How does Italy's BDSR relate to the EU STR Regulation?
Was Italy's national accommodation database ready before the EU STR Regulation deadline?
Background
The BDSR (Banca Dati Strutture Ricettive) is Italy's central accommodation database, administered by the Ministry of Tourism as the backend registry for the CIN (Codice Identificativo Nazionale) short-term rental registration system. It serves as Italy's Single Digital Entry Point (SDEP) layer under EU Regulation 2024/1028 on data collection and sharing for short-term rental services, collecting property details, host information, and registration status for all accommodation operators. Italy had the CIN system feeding the BDSR live from January 2025, more than 16 months before the EU compliance Deadline, making it the earliest large member state to complete its national stack.
By January 2026, the Ministry of Tourism reported 694,287 registered structures with 621,262 CIN codes issued; roughly 11,000 positions remained under administrative verification. A Cruscotto (dashboard) operational layer was added in mid-2025 as an evolution of the original BDSR, providing geolocation mapping and interactive monitoring tools that allow municipalities to track accommodation density and support local enforcement. Platforms connecting to the BDSR API can validate CIN codes in real time; smaller platforms were still being onboarded in early 2026.
Italy's BDSR is the most operationally mature SDEP implementation among EU member states.

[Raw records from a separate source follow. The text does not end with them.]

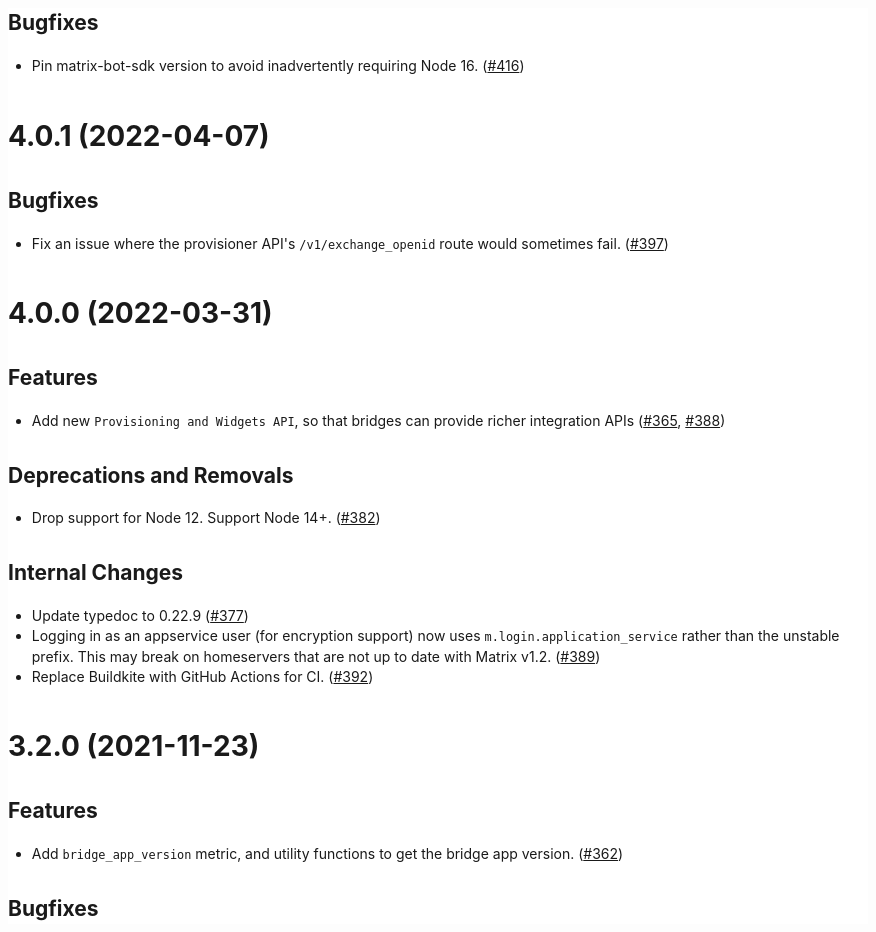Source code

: Bugfixes
--------

- Pin matrix-bot-sdk version to avoid inadvertently requiring Node 16. ([\#416](https://github.com/matrix-org/matrix-appservice-bridge/issues/416))


4.0.1 (2022-04-07)
==================

Bugfixes
--------

- Fix an issue where the provisioner API's `/v1/exchange_openid` route would sometimes fail. ([\#397](https://github.com/matrix-org/matrix-appservice-bridge/issues/397))


4.0.0 (2022-03-31)
==================

Features
--------

- Add new `Provisioning and Widgets API`, so that bridges can provide richer integration APIs ([\#365](https://github.com/matrix-org/matrix-appservice-bridge/issues/365), [\#388](https://github.com/matrix-org/matrix-appservice-bridge/issues/388))


Deprecations and Removals
-------------------------

- Drop support for Node 12. Support Node 14+. ([\#382](https://github.com/matrix-org/matrix-appservice-bridge/issues/382))


Internal Changes
----------------

- Update typedoc to 0.22.9 ([\#377](https://github.com/matrix-org/matrix-appservice-bridge/issues/377))
- Logging in as an appservice user (for encryption support) now uses `m.login.application_service` rather than the unstable prefix. This may break on homeservers that are not up to date with Matrix v1.2. ([\#389](https://github.com/matrix-org/matrix-appservice-bridge/issues/389))
- Replace Buildkite with GitHub Actions for CI. ([\#392](https://github.com/matrix-org/matrix-appservice-bridge/issues/392))


3.2.0 (2021-11-23)
===================

Features
--------

- Add `bridge_app_version` metric, and utility functions to get the bridge app version. ([\#362](https://github.com/matrix-org/matrix-appservice-bridge/issues/362))


Bugfixes
--------
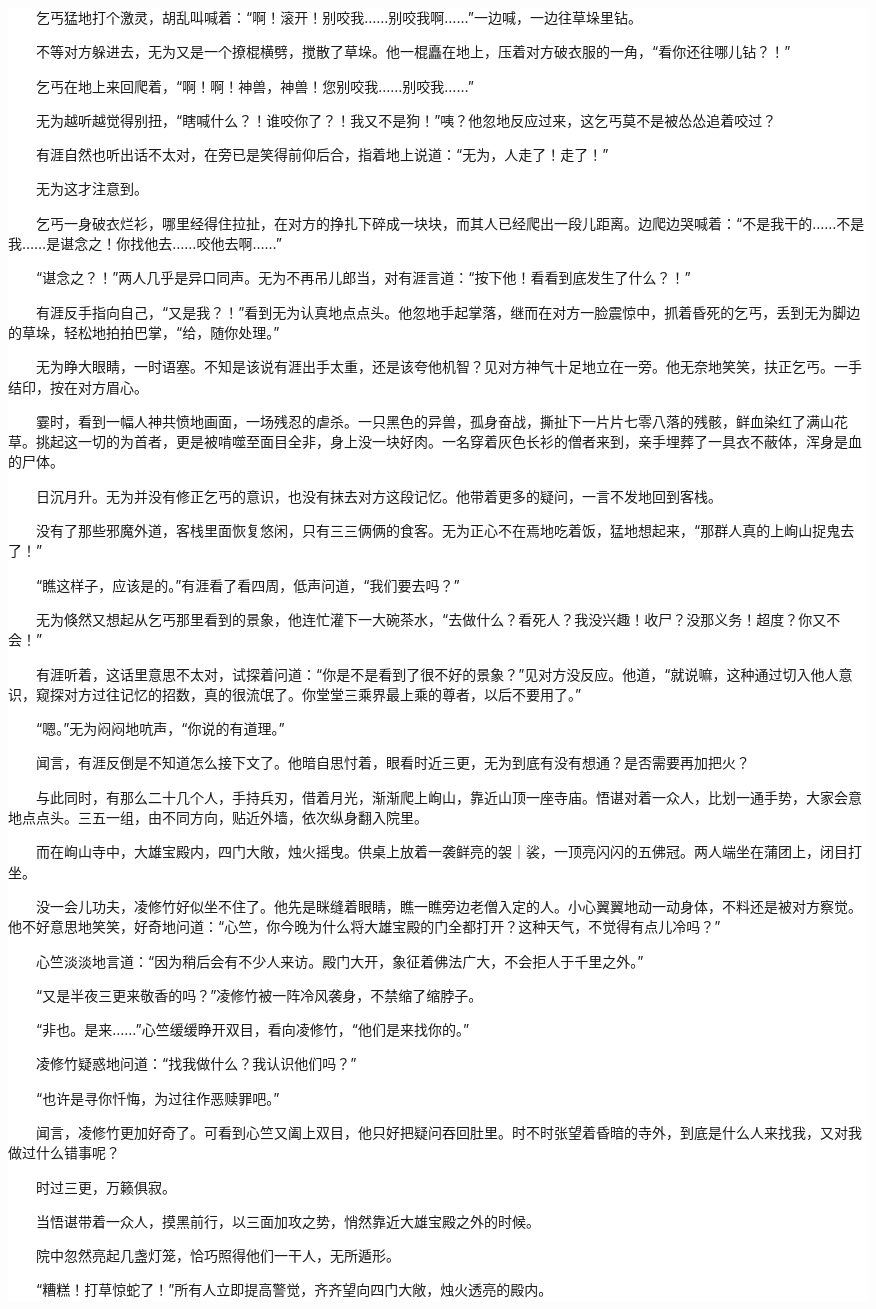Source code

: 　　乞丐猛地打个激灵，胡乱叫喊着：“啊！滚开！别咬我……别咬我啊……”一边喊，一边往草垛里钻。

　　不等对方躲进去，无为又是一个撩棍横劈，搅散了草垛。他一棍矗在地上，压着对方破衣服的一角，“看你还往哪儿钻？！”

　　乞丐在地上来回爬着，“啊！啊！神兽，神兽！您别咬我……别咬我……”

　　无为越听越觉得别扭，“瞎喊什么？！谁咬你了？！我又不是狗！”咦？他忽地反应过来，这乞丐莫不是被怂怂追着咬过？

　　有涯自然也听出话不太对，在旁已是笑得前仰后合，指着地上说道：“无为，人走了！走了！”

　　无为这才注意到。

　　乞丐一身破衣烂衫，哪里经得住拉扯，在对方的挣扎下碎成一块块，而其人已经爬出一段儿距离。边爬边哭喊着：“不是我干的……不是我……是谌念之！你找他去……咬他去啊……”

　　“谌念之？！”两人几乎是异口同声。无为不再吊儿郎当，对有涯言道：“按下他！看看到底发生了什么？！”

　　有涯反手指向自己，“又是我？！”看到无为认真地点点头。他忽地手起掌落，继而在对方一脸震惊中，抓着昏死的乞丐，丢到无为脚边的草垛，轻松地拍拍巴掌，“给，随你处理。”

　　无为睁大眼睛，一时语塞。不知是该说有涯出手太重，还是该夸他机智？见对方神气十足地立在一旁。他无奈地笑笑，扶正乞丐。一手结印，按在对方眉心。

　　霎时，看到一幅人神共愤地画面，一场残忍的虐杀。一只黑色的异兽，孤身奋战，撕扯下一片片七零八落的残骸，鲜血染红了满山花草。挑起这一切的为首者，更是被啃噬至面目全非，身上没一块好肉。一名穿着灰色长衫的僧者来到，亲手埋葬了一具衣不蔽体，浑身是血的尸体。

　　日沉月升。无为并没有修正乞丐的意识，也没有抹去对方这段记忆。他带着更多的疑问，一言不发地回到客栈。

　　没有了那些邪魔外道，客栈里面恢复悠闲，只有三三俩俩的食客。无为正心不在焉地吃着饭，猛地想起来，“那群人真的上峋山捉鬼去了！”

　　“瞧这样子，应该是的。”有涯看了看四周，低声问道，“我们要去吗？”

　　无为倏然又想起从乞丐那里看到的景象，他连忙灌下一大碗茶水，“去做什么？看死人？我没兴趣！收尸？没那义务！超度？你又不会！”

　　有涯听着，这话里意思不太对，试探着问道：“你是不是看到了很不好的景象？”见对方没反应。他道，“就说嘛，这种通过切入他人意识，窥探对方过往记忆的招数，真的很流氓了。你堂堂三乘界最上乘的尊者，以后不要用了。”

　　“嗯。”无为闷闷地吭声，“你说的有道理。”

　　闻言，有涯反倒是不知道怎么接下文了。他暗自思忖着，眼看时近三更，无为到底有没有想通？是否需要再加把火？

　　与此同时，有那么二十几个人，手持兵刃，借着月光，渐渐爬上峋山，靠近山顶一座寺庙。悟谌对着一众人，比划一通手势，大家会意地点点头。三五一组，由不同方向，贴近外墙，依次纵身翻入院里。

　　而在峋山寺中，大雄宝殿内，四门大敞，烛火摇曳。供桌上放着一袭鲜亮的袈｜裟，一顶亮闪闪的五佛冠。两人端坐在蒲团上，闭目打坐。

　　没一会儿功夫，凌修竹好似坐不住了。他先是眯缝着眼睛，瞧一瞧旁边老僧入定的人。小心翼翼地动一动身体，不料还是被对方察觉。他不好意思地笑笑，好奇地问道：“心竺，你今晚为什么将大雄宝殿的门全都打开？这种天气，不觉得有点儿冷吗？”

　　心竺淡淡地言道：“因为稍后会有不少人来访。殿门大开，象征着佛法广大，不会拒人于千里之外。”

　　“又是半夜三更来敬香的吗？”凌修竹被一阵冷风袭身，不禁缩了缩脖子。

　　“非也。是来……”心竺缓缓睁开双目，看向凌修竹，“他们是来找你的。”

　　凌修竹疑惑地问道：“找我做什么？我认识他们吗？”

　　“也许是寻你忏悔，为过往作恶赎罪吧。”

　　闻言，凌修竹更加好奇了。可看到心竺又阖上双目，他只好把疑问吞回肚里。时不时张望着昏暗的寺外，到底是什么人来找我，又对我做过什么错事呢？

　　时过三更，万籁俱寂。

　　当悟谌带着一众人，摸黑前行，以三面加攻之势，悄然靠近大雄宝殿之外的时候。

　　院中忽然亮起几盏灯笼，恰巧照得他们一干人，无所遁形。

　　“糟糕！打草惊蛇了！”所有人立即提高警觉，齐齐望向四门大敞，烛火透亮的殿内。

The European Commission cites it as the reference architecture for member states still building their national portals, particularly those without legacy accommodation registration systems. The BDSR was built to replace fragmented regional registers that previously made cross-regional enforcement and taxation monitoring impossible; regional tourism authorities still feed data into it but retain their own inspection and enforcement powers, creating a dual-layer system with some reporting gaps.